## EXERCISE PROMPT
Reproduce the entries in full. Exclude all images from the copy.

## GIVEN DATA

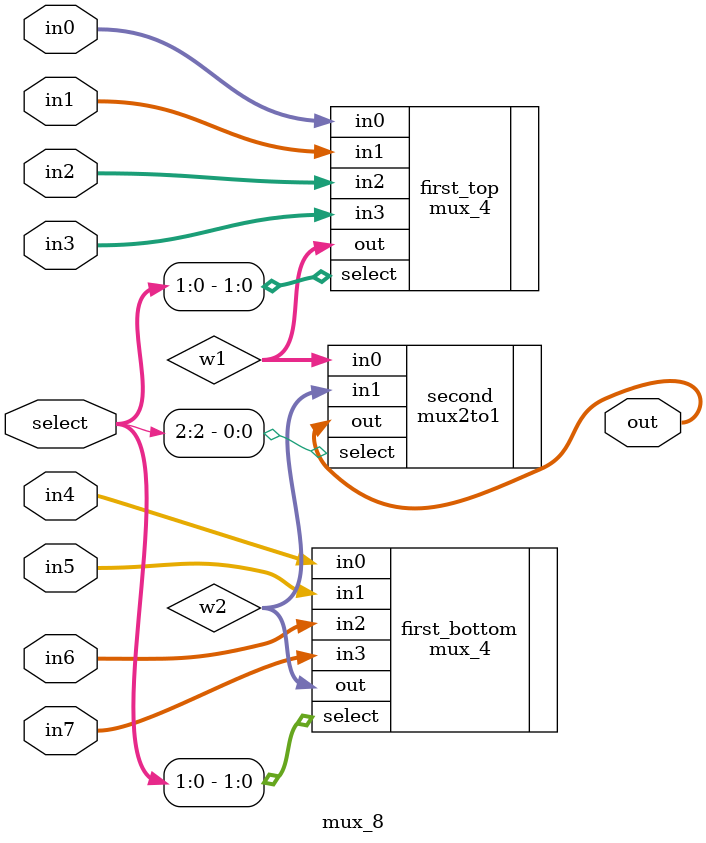
<source format=v>
module mux_8(select, in0, in1, in2, in3,in4,in5,in6,in7, out);
input [2:0] select;
input [31:0] in0, in1, in2, in3, in4,in5,in6,in7;
output [31:0] out;
wire [31:0] w1, w2;
mux_4 first_top(.select(select[1:0]), .in0(in0), .in1(in1),.in2(in2), .in3(in3), .out(w1));
mux_4 first_bottom(.select(select[1:0]), .in0(in4), .in1(in5),.in2(in6), .in3(in7), .out(w2));
mux2to1 second(.select(select[2]), .in0(w1), .in1(w2), .out(out));
endmodule
</source>
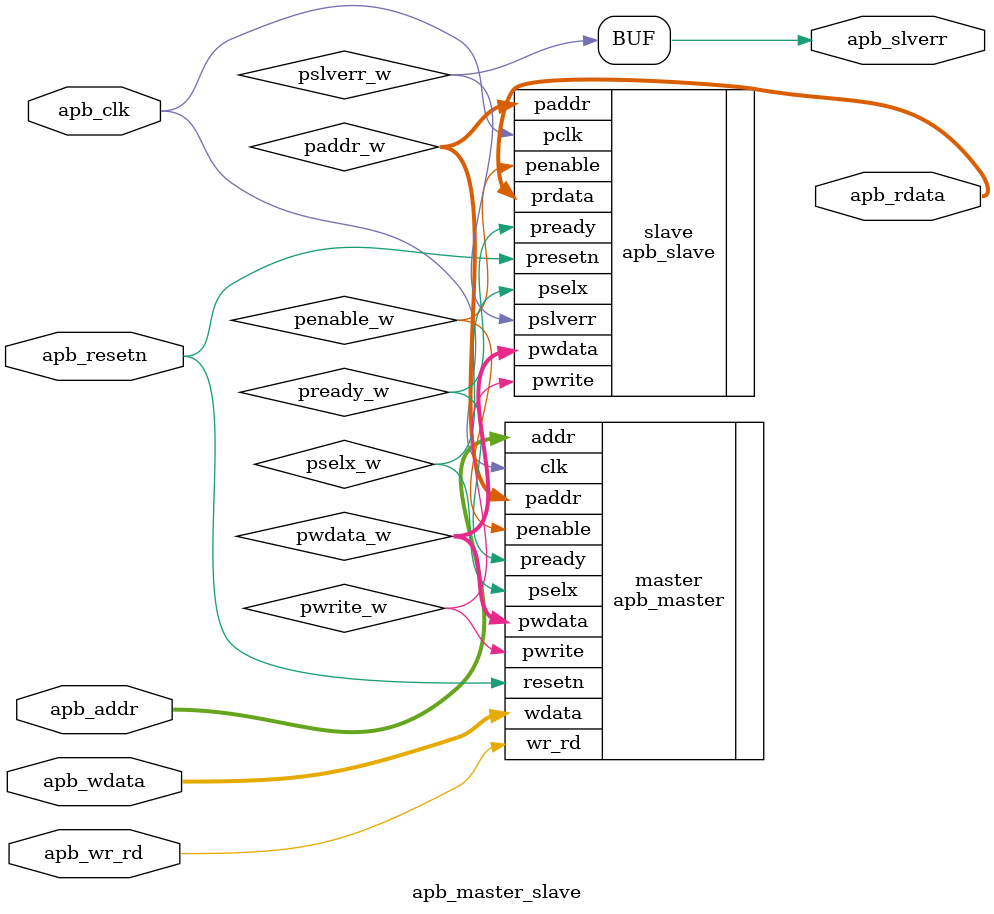
<source format=v>
`include "apb_master.v"
`include "apb_slave.v"

`define ADDR_WIDTH 10
`define DATA_WIDTH 32

module apb_master_slave(
    apb_clk,
    apb_resetn,
    apb_wdata,
    apb_addr,
    apb_wr_rd,
    apb_rdata,
    apb_slverr
  );

  input apb_clk;
  input apb_resetn;
  input [`DATA_WIDTH-1:0]apb_wdata;
  input [`ADDR_WIDTH-1:0]apb_addr;
  input apb_wr_rd;
  output [`DATA_WIDTH-1:0]apb_rdata;
  output apb_slverr;

  wire pready_w;
  wire [`DATA_WIDTH-1:0]pwdata_w;
  wire [`ADDR_WIDTH-1:0]paddr_w;
  wire pselx_w;
  wire penable_w;
  wire pwrite_w;
  wire pslverr_w;

  apb_master master(
    .clk(apb_clk),
    .resetn(apb_resetn),
    .wdata(apb_wdata),
    .addr(apb_addr),
    .wr_rd(apb_wr_rd),
    .pready(pready_w),
    .pwdata(pwdata_w),
    .paddr(paddr_w),
    .pselx(pselx_w),
    .penable(penable_w),
    .pwrite(pwrite_w)
  );

  apb_slave slave(
    .pclk(apb_clk),
    .presetn(apb_resetn),
    .pwdata(pwdata_w),
    .paddr(paddr_w),
    .pselx(pselx_w),
    .penable(penable_w),
    .pwrite(pwrite_w),
    .prdata(apb_rdata),
    .pready(pready_w),
    .pslverr(pslverr_w)
  );

  assign apb_slverr = pslverr_w;

endmodule

</source>
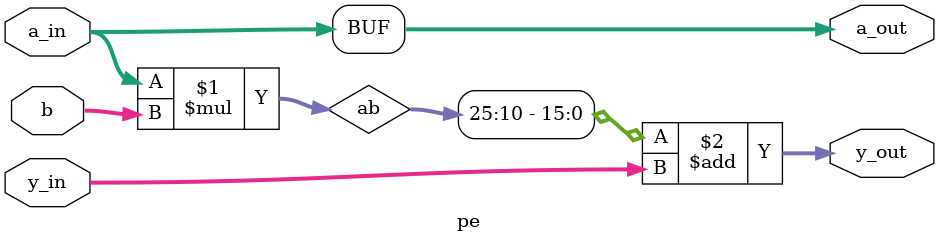
<source format=v>
`timescale 1ns / 1ps


module pe 
#(parameter WIDTH=16, 
FRAC_BIT=10)
(
    input wire [WIDTH-1:0] a_in, 
    input wire [WIDTH-1:0] b,     
    input wire [WIDTH-1:0] y_in,  
    output wire [WIDTH-1:0] a_out, 
    output wire [WIDTH-1:0] y_out 
);
    wire [WIDTH*2-1:0] ab;

assign ab=a_in*b;
    assign y_out = ab[WIDTH+FRAC_BIT-1:FRAC_BIT] + y_in;

    assign a_out = a_in;

endmodule
</source>
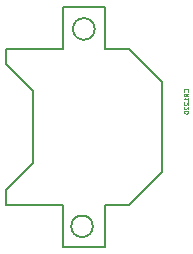
<source format=gbr>
G04 #@! TF.GenerationSoftware,KiCad,Pcbnew,5.0.1-33cea8e~68~ubuntu16.04.1*
G04 #@! TF.CreationDate,2018-10-29T00:19:41-07:00*
G04 #@! TF.ProjectId,integrated-board-design-2,696E74656772617465642D626F617264,rev?*
G04 #@! TF.SameCoordinates,Original*
G04 #@! TF.FileFunction,Other,Fab,Bot*
%FSLAX46Y46*%
G04 Gerber Fmt 4.6, Leading zero omitted, Abs format (unit mm)*
G04 Created by KiCad (PCBNEW 5.0.1-33cea8e~68~ubuntu16.04.1) date Mon 29 Oct 2018 12:19:41 AM PDT*
%MOMM*%
%LPD*%
G01*
G04 APERTURE LIST*
%ADD10C,0.203200*%
%ADD11C,0.040640*%
G04 APERTURE END LIST*
D10*
G04 #@! TO.C,B1*
X67448015Y-115260309D02*
X62622015Y-115260309D01*
X67448015Y-118816309D02*
X67448015Y-115260309D01*
X71004015Y-118816309D02*
X67448015Y-118816309D01*
X71004015Y-115260309D02*
X71004015Y-118816309D01*
X73036015Y-115260309D02*
X71004015Y-115260309D01*
X75830015Y-112466309D02*
X73036015Y-115260309D01*
X75830015Y-104846309D02*
X75830015Y-112466309D01*
X73036015Y-102052309D02*
X75830015Y-104846309D01*
X71004015Y-102052309D02*
X73036015Y-102052309D01*
X71004015Y-98496309D02*
X71004015Y-102052309D01*
X67448015Y-98496309D02*
X71004015Y-98496309D01*
X67448015Y-102052309D02*
X67448015Y-98496309D01*
X62622015Y-102052309D02*
X67448015Y-102052309D01*
X69987815Y-117081709D02*
G75*
G03X69987815Y-117081709I-915800J0D01*
G01*
X70141815Y-100376909D02*
G75*
G03X70141815Y-100376909I-915800J0D01*
G01*
X62622015Y-103322309D02*
X62622015Y-102052309D01*
X64908015Y-105608309D02*
X62622015Y-103322309D01*
X64908015Y-111704309D02*
X64908015Y-105608309D01*
X62622015Y-113990309D02*
X64908015Y-111704309D01*
X62622015Y-115260309D02*
X62622015Y-113990309D01*
G04 #@! TD*
G04 #@! TO.C,B1*
D11*
X78038860Y-105693265D02*
X78057245Y-105674881D01*
X78075630Y-105619726D01*
X78075630Y-105582957D01*
X78057245Y-105527803D01*
X78020475Y-105491033D01*
X77983706Y-105472648D01*
X77910167Y-105454264D01*
X77855013Y-105454264D01*
X77781474Y-105472648D01*
X77744704Y-105491033D01*
X77707935Y-105527803D01*
X77689550Y-105582957D01*
X77689550Y-105619726D01*
X77707935Y-105674881D01*
X77726319Y-105693265D01*
X78075630Y-106079345D02*
X77891782Y-105950652D01*
X78075630Y-105858728D02*
X77689550Y-105858728D01*
X77689550Y-106005806D01*
X77707935Y-106042576D01*
X77726319Y-106060961D01*
X77763089Y-106079345D01*
X77818243Y-106079345D01*
X77855013Y-106060961D01*
X77873397Y-106042576D01*
X77891782Y-106005806D01*
X77891782Y-105858728D01*
X78075630Y-106447041D02*
X78075630Y-106226424D01*
X78075630Y-106336732D02*
X77689550Y-106336732D01*
X77744704Y-106299963D01*
X77781474Y-106263193D01*
X77799858Y-106226424D01*
X77726319Y-106594119D02*
X77707935Y-106612504D01*
X77689550Y-106649273D01*
X77689550Y-106741197D01*
X77707935Y-106777966D01*
X77726319Y-106796351D01*
X77763089Y-106814736D01*
X77799858Y-106814736D01*
X77855013Y-106796351D01*
X78075630Y-106575734D01*
X78075630Y-106814736D01*
X77726319Y-106961814D02*
X77707935Y-106980199D01*
X77689550Y-107016968D01*
X77689550Y-107108892D01*
X77707935Y-107145662D01*
X77726319Y-107164046D01*
X77763089Y-107182431D01*
X77799858Y-107182431D01*
X77855013Y-107164046D01*
X78075630Y-106943429D01*
X78075630Y-107182431D01*
X77689550Y-107421433D02*
X77689550Y-107458203D01*
X77707935Y-107494972D01*
X77726319Y-107513357D01*
X77763089Y-107531742D01*
X77836628Y-107550126D01*
X77928552Y-107550126D01*
X78002091Y-107531742D01*
X78038860Y-107513357D01*
X78057245Y-107494972D01*
X78075630Y-107458203D01*
X78075630Y-107421433D01*
X78057245Y-107384664D01*
X78038860Y-107366279D01*
X78002091Y-107347894D01*
X77928552Y-107329509D01*
X77836628Y-107329509D01*
X77763089Y-107347894D01*
X77726319Y-107366279D01*
X77707935Y-107384664D01*
X77689550Y-107421433D01*
G04 #@! TD*
M02*

</source>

## SOLUTION TO THE EXERCISE
<source format=v>
module mux_8(select, in0, in1, in2, in3,in4,in5,in6,in7, out);
input [2:0] select;
input [31:0] in0, in1, in2, in3, in4,in5,in6,in7;
output [31:0] out;
wire [31:0] w1, w2;
mux_4 first_top(.select(select[1:0]), .in0(in0), .in1(in1),.in2(in2), .in3(in3), .out(w1));
mux_4 first_bottom(.select(select[1:0]), .in0(in4), .in1(in5),.in2(in6), .in3(in7), .out(w2));
mux2to1 second(.select(select[2]), .in0(w1), .in1(w2), .out(out));
endmodule
</source>
<source format=v>
`include "apb_master.v"
`include "apb_slave.v"

`define ADDR_WIDTH 10
`define DATA_WIDTH 32

module apb_master_slave(
    apb_clk,
    apb_resetn,
    apb_wdata,
    apb_addr,
    apb_wr_rd,
    apb_rdata,
    apb_slverr
  );

  input apb_clk;
  input apb_resetn;
  input [`DATA_WIDTH-1:0]apb_wdata;
  input [`ADDR_WIDTH-1:0]apb_addr;
  input apb_wr_rd;
  output [`DATA_WIDTH-1:0]apb_rdata;
  output apb_slverr;

  wire pready_w;
  wire [`DATA_WIDTH-1:0]pwdata_w;
  wire [`ADDR_WIDTH-1:0]paddr_w;
  wire pselx_w;
  wire penable_w;
  wire pwrite_w;
  wire pslverr_w;

  apb_master master(
    .clk(apb_clk),
    .resetn(apb_resetn),
    .wdata(apb_wdata),
    .addr(apb_addr),
    .wr_rd(apb_wr_rd),
    .pready(pready_w),
    .pwdata(pwdata_w),
    .paddr(paddr_w),
    .pselx(pselx_w),
    .penable(penable_w),
    .pwrite(pwrite_w)
  );

  apb_slave slave(
    .pclk(apb_clk),
    .presetn(apb_resetn),
    .pwdata(pwdata_w),
    .paddr(paddr_w),
    .pselx(pselx_w),
    .penable(penable_w),
    .pwrite(pwrite_w),
    .prdata(apb_rdata),
    .pready(pready_w),
    .pslverr(pslverr_w)
  );

  assign apb_slverr = pslverr_w;

endmodule

</source>
<source format=v>
`timescale 1ns / 1ps


module pe 
#(parameter WIDTH=16, 
FRAC_BIT=10)
(
    input wire [WIDTH-1:0] a_in, 
    input wire [WIDTH-1:0] b,     
    input wire [WIDTH-1:0] y_in,  
    output wire [WIDTH-1:0] a_out, 
    output wire [WIDTH-1:0] y_out 
);
    wire [WIDTH*2-1:0] ab;

assign ab=a_in*b;
    assign y_out = ab[WIDTH+FRAC_BIT-1:FRAC_BIT] + y_in;

    assign a_out = a_in;

endmodule
</source>
<source format=gbr>
G04 #@! TF.GenerationSoftware,KiCad,Pcbnew,5.0.1-33cea8e~68~ubuntu16.04.1*
G04 #@! TF.CreationDate,2018-10-29T00:19:41-07:00*
G04 #@! TF.ProjectId,integrated-board-design-2,696E74656772617465642D626F617264,rev?*
G04 #@! TF.SameCoordinates,Original*
G04 #@! TF.FileFunction,Other,Fab,Bot*
%FSLAX46Y46*%
G04 Gerber Fmt 4.6, Leading zero omitted, Abs format (unit mm)*
G04 Created by KiCad (PCBNEW 5.0.1-33cea8e~68~ubuntu16.04.1) date Mon 29 Oct 2018 12:19:41 AM PDT*
%MOMM*%
%LPD*%
G01*
G04 APERTURE LIST*
%ADD10C,0.203200*%
%ADD11C,0.040640*%
G04 APERTURE END LIST*
D10*
G04 #@! TO.C,B1*
X67448015Y-115260309D02*
X62622015Y-115260309D01*
X67448015Y-118816309D02*
X67448015Y-115260309D01*
X71004015Y-118816309D02*
X67448015Y-118816309D01*
X71004015Y-115260309D02*
X71004015Y-118816309D01*
X73036015Y-115260309D02*
X71004015Y-115260309D01*
X75830015Y-112466309D02*
X73036015Y-115260309D01*
X75830015Y-104846309D02*
X75830015Y-112466309D01*
X73036015Y-102052309D02*
X75830015Y-104846309D01*
X71004015Y-102052309D02*
X73036015Y-102052309D01*
X71004015Y-98496309D02*
X71004015Y-102052309D01*
X67448015Y-98496309D02*
X71004015Y-98496309D01*
X67448015Y-102052309D02*
X67448015Y-98496309D01*
X62622015Y-102052309D02*
X67448015Y-102052309D01*
X69987815Y-117081709D02*
G75*
G03X69987815Y-117081709I-915800J0D01*
G01*
X70141815Y-100376909D02*
G75*
G03X70141815Y-100376909I-915800J0D01*
G01*
X62622015Y-103322309D02*
X62622015Y-102052309D01*
X64908015Y-105608309D02*
X62622015Y-103322309D01*
X64908015Y-111704309D02*
X64908015Y-105608309D01*
X62622015Y-113990309D02*
X64908015Y-111704309D01*
X62622015Y-115260309D02*
X62622015Y-113990309D01*
G04 #@! TD*
G04 #@! TO.C,B1*
D11*
X78038860Y-105693265D02*
X78057245Y-105674881D01*
X78075630Y-105619726D01*
X78075630Y-105582957D01*
X78057245Y-105527803D01*
X78020475Y-105491033D01*
X77983706Y-105472648D01*
X77910167Y-105454264D01*
X77855013Y-105454264D01*
X77781474Y-105472648D01*
X77744704Y-105491033D01*
X77707935Y-105527803D01*
X77689550Y-105582957D01*
X77689550Y-105619726D01*
X77707935Y-105674881D01*
X77726319Y-105693265D01*
X78075630Y-106079345D02*
X77891782Y-105950652D01*
X78075630Y-105858728D02*
X77689550Y-105858728D01*
X77689550Y-106005806D01*
X77707935Y-106042576D01*
X77726319Y-106060961D01*
X77763089Y-106079345D01*
X77818243Y-106079345D01*
X77855013Y-106060961D01*
X77873397Y-106042576D01*
X77891782Y-106005806D01*
X77891782Y-105858728D01*
X78075630Y-106447041D02*
X78075630Y-106226424D01*
X78075630Y-106336732D02*
X77689550Y-106336732D01*
X77744704Y-106299963D01*
X77781474Y-106263193D01*
X77799858Y-106226424D01*
X77726319Y-106594119D02*
X77707935Y-106612504D01*
X77689550Y-106649273D01*
X77689550Y-106741197D01*
X77707935Y-106777966D01*
X77726319Y-106796351D01*
X77763089Y-106814736D01*
X77799858Y-106814736D01*
X77855013Y-106796351D01*
X78075630Y-106575734D01*
X78075630Y-106814736D01*
X77726319Y-106961814D02*
X77707935Y-106980199D01*
X77689550Y-107016968D01*
X77689550Y-107108892D01*
X77707935Y-107145662D01*
X77726319Y-107164046D01*
X77763089Y-107182431D01*
X77799858Y-107182431D01*
X77855013Y-107164046D01*
X78075630Y-106943429D01*
X78075630Y-107182431D01*
X77689550Y-107421433D02*
X77689550Y-107458203D01*
X77707935Y-107494972D01*
X77726319Y-107513357D01*
X77763089Y-107531742D01*
X77836628Y-107550126D01*
X77928552Y-107550126D01*
X78002091Y-107531742D01*
X78038860Y-107513357D01*
X78057245Y-107494972D01*
X78075630Y-107458203D01*
X78075630Y-107421433D01*
X78057245Y-107384664D01*
X78038860Y-107366279D01*
X78002091Y-107347894D01*
X77928552Y-107329509D01*
X77836628Y-107329509D01*
X77763089Y-107347894D01*
X77726319Y-107366279D01*
X77707935Y-107384664D01*
X77689550Y-107421433D01*
G04 #@! TD*
M02*

</source>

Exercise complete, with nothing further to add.